English, Department of


Date of this Version

June 2008


Paper delivered at the 13th Biennial International Hemingway Society Conference, June 13, 2008, Kansas City, MO. The paper is adapted from Guy Reynolds, Apostles of Modernity: American Writers in the Age of Development (Lincoln: University of Nebraska Press, 2008). Copyright © 2008 Guy Reynolds.

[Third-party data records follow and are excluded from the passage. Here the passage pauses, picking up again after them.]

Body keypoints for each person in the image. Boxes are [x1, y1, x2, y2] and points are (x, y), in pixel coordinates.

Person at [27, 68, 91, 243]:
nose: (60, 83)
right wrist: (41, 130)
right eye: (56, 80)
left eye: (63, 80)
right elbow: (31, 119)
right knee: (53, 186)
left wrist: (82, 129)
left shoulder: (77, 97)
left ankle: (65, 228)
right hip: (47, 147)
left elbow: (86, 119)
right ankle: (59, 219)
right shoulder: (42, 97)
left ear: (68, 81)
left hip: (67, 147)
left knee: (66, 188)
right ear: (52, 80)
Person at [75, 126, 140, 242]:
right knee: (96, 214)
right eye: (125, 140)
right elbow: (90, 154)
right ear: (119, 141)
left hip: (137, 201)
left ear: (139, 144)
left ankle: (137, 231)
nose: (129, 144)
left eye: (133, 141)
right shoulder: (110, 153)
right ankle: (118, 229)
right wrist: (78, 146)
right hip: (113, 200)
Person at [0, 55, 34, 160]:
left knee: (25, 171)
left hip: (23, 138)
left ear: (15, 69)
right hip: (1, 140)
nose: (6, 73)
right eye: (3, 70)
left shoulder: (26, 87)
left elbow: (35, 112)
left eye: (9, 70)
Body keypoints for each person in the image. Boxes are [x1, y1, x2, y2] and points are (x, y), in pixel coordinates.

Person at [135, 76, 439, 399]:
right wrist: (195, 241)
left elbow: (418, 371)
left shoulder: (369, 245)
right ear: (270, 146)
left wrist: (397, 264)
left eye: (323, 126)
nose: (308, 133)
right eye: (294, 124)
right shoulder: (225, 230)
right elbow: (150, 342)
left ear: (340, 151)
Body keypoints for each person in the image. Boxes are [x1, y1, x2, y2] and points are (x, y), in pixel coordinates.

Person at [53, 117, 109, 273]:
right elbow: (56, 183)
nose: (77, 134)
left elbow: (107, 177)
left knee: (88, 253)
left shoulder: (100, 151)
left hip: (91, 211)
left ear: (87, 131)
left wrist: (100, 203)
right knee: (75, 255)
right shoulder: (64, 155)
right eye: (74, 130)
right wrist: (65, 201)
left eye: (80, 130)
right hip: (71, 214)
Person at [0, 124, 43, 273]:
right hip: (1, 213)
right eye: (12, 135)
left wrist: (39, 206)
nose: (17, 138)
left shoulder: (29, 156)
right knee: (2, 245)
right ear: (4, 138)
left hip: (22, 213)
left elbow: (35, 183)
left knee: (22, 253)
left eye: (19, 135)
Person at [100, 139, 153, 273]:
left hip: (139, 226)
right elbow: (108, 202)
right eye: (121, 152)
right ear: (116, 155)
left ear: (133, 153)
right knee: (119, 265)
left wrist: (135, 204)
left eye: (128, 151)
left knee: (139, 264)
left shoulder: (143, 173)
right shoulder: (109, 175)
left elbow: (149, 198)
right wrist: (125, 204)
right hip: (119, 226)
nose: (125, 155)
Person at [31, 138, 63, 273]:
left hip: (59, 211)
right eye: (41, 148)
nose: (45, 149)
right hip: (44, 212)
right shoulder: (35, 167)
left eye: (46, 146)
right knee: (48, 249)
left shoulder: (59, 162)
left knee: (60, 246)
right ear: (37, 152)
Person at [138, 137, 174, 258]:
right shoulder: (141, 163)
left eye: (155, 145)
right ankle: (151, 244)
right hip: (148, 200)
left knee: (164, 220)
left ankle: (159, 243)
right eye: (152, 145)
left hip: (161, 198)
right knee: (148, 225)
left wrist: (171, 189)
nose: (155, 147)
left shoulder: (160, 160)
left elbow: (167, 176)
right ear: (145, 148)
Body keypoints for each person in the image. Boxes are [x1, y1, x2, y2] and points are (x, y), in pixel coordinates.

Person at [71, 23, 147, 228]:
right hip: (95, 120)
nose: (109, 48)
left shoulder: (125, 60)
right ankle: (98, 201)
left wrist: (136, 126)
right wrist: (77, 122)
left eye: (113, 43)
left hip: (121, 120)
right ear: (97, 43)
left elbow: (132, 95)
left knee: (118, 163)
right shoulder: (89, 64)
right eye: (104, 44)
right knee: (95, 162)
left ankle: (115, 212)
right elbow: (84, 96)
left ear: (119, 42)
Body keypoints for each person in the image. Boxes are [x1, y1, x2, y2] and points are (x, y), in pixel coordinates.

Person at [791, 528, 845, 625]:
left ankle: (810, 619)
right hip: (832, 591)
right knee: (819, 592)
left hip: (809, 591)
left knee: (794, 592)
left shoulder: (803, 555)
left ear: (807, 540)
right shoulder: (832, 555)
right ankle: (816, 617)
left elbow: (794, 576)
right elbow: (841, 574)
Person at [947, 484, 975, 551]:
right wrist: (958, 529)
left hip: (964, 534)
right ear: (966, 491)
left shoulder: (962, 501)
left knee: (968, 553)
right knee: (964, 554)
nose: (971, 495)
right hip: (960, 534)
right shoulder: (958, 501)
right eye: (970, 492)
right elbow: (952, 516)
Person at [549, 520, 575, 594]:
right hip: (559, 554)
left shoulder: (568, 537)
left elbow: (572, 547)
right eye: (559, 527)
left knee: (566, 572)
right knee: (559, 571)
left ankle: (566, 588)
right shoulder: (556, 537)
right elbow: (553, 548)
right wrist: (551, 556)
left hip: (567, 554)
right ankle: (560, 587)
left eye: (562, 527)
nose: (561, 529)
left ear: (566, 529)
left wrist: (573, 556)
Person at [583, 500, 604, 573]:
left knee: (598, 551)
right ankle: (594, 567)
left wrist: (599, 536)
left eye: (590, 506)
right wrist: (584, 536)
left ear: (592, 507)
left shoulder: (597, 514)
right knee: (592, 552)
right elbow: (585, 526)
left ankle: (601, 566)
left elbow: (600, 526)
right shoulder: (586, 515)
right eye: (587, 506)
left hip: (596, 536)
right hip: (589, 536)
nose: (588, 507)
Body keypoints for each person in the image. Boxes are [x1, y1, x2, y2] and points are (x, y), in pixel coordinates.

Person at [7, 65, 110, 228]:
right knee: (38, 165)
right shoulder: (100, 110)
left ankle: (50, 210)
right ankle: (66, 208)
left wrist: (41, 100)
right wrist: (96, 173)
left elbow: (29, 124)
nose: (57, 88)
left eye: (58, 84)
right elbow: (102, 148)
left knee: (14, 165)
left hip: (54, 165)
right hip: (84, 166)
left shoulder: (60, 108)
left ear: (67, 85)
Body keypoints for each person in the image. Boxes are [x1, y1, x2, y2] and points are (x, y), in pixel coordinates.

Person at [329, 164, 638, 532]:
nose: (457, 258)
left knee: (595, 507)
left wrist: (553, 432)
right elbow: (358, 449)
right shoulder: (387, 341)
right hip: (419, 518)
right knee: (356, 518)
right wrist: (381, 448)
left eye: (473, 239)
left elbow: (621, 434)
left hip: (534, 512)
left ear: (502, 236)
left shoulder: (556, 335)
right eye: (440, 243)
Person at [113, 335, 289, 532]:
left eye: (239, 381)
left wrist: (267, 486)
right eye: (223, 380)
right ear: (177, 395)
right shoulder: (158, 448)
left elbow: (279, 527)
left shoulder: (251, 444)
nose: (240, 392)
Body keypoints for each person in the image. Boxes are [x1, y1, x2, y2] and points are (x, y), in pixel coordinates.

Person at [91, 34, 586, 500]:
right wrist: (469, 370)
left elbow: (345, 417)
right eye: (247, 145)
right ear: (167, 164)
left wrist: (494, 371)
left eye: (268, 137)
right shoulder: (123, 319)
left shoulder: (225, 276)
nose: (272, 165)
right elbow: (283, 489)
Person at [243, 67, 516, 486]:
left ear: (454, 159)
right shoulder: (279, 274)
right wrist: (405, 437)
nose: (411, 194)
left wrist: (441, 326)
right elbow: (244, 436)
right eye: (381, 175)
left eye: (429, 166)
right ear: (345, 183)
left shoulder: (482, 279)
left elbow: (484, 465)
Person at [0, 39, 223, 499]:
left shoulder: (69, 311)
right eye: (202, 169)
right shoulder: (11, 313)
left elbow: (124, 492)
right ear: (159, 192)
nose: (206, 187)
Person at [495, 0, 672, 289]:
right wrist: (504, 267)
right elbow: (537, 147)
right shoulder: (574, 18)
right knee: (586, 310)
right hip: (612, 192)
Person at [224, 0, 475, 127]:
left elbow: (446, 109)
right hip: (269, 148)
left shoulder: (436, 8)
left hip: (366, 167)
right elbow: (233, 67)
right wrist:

In this paper I want to work with some of the key global issues – modernization, decolonization, development – that preoccupied US intellectuals in the 1950s, as the country moved towards a hegemonic global position following the Second World War and, perhaps more importantly, the breaking-up of European empires. In Burdick and Lederer’s The Ugly American (1958), Bellow’s Henderson the Rain King (1959), and the sprawling manuscript that became Under Kilimanjaro/ True at First Light we see fictional responses to decolonization: these authors constructed narratives that placed American protagonists in the terrain of the vanishing European. All these texts contain quite specific examples of development in action: episodes, vignettes and plots that follow the expatriate, the ‘overseas American’, as he brings ideas of pragmatic development to the post-European sites of Asia or Africa. For Lederer and Burdick, Bellow and Hemingway, the fiction of development is also a stage for presenting a particular figure, the robust and neo-Rooseveltian pragmatic American who will replace the settlers, colonial administrators and fonctionnaires of European empire.